The most practical format is the “Black Monday” ransomware crisis simulation. A company starts the week with encrypted computers, unavailable servers, damaged backups, pressure from attackers, anxious clients and urgent questions from management, lawyers, communications teams and employees. The point is not to describe a crisis. The point is to let the team feel how quickly a cyber incident becomes a business, legal and reputational problem.
Training formats
- Ransomware tabletop simulation: a 4-hour or full-day role-based exercise for managers, IT, legal, communications, finance and HR teams.
- Financial process cyber risk training: incident scenarios for accounting and finance departments, including payment manipulation, supplier data changes, access control and internal approvals.
- Incident response workshops: first-hour decision-making, isolation, evidence preservation, notification duties and communication when normal systems are unavailable.
- AI and cyber hygiene training: practical use of AI tools, safe handling of information, account protection, phishing resistance and digital identity protection.

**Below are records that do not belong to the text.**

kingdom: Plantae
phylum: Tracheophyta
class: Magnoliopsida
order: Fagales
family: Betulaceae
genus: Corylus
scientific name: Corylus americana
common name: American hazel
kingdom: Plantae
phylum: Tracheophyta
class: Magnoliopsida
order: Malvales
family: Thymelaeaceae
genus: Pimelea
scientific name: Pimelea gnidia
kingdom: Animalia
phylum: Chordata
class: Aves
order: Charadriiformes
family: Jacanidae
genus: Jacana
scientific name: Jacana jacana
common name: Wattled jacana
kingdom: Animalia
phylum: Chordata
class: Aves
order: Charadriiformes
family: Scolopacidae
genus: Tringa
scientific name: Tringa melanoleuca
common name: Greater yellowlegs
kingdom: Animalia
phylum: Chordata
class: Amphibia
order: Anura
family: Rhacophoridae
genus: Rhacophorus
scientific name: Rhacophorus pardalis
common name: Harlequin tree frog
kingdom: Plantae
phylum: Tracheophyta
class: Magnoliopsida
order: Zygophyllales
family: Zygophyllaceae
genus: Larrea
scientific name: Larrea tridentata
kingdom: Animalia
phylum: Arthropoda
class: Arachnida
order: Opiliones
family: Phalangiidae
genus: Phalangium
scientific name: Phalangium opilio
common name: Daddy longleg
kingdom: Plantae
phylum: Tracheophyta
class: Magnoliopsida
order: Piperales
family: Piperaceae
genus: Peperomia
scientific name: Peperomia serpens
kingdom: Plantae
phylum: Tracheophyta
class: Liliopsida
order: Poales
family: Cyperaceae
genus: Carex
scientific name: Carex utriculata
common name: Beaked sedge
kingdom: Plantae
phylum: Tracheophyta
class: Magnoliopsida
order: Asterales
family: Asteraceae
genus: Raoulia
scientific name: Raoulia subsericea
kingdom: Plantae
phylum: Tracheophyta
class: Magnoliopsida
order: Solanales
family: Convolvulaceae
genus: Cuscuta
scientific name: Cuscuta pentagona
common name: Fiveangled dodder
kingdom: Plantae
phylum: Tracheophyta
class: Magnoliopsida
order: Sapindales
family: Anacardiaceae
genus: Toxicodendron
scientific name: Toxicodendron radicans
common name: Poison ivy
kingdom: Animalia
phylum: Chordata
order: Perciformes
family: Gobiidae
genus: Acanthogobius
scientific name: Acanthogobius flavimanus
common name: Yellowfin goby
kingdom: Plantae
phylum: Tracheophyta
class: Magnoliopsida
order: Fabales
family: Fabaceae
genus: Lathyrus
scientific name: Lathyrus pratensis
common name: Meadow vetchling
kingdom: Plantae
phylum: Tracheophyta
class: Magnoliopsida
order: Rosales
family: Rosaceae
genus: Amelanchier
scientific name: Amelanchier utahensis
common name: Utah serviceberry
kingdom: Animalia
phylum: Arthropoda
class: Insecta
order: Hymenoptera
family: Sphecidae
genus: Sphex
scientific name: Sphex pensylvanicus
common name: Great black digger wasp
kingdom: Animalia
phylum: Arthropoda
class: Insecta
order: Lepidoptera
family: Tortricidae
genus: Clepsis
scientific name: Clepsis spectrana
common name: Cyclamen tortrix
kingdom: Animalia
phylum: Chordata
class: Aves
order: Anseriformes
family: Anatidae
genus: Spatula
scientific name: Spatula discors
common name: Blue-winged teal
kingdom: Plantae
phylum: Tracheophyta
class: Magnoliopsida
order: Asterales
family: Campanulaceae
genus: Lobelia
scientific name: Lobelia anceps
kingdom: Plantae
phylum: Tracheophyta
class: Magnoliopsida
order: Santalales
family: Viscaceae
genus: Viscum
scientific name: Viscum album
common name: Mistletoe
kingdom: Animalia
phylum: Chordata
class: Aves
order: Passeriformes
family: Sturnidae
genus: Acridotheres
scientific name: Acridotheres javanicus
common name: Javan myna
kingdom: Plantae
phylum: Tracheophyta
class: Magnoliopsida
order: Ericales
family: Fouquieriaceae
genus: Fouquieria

- NIS2 and management readiness sessions: governance, responsibilities, vendor risk, documentation and practical preparation for audits or incidents.
Forensic and expert angle
Public training materials describe Marius Parescius as an IT forensic expert and cyber security specialist with more than 35 years of experience, consulting businesses, public institutions and law enforcement in real cyber incident investigations. This expert background is especially important in training: participants learn not only what should be done in theory, but also what investigators, lawyers, insurers, regulators and executives will need after the first shock has passed.
That includes evidence handling, timeline reconstruction, account and access review, communication discipline, decision logs and practical cooperation with external experts. In real incidents, these details can determine whether an organisation can restore operations, defend its decisions and avoid repeating the same failure.
What participants take away
- A clearer incident command structure: who decides, who documents, who communicates and who isolates systems.
- A practical checklist for notifications to regulators, police, insurers, partners and customers.
- Better understanding of ransomware, account takeover, social engineering and financial fraud patterns.
- Concrete gaps in backups, access rights, communication channels and internal approvals.
- A first draft of an incident response plan that can be adapted inside the organisation.
Cyber crisis training is useful precisely because mistakes are allowed in the simulation. In a real incident, the same mistakes are expensive, public and often irreversible.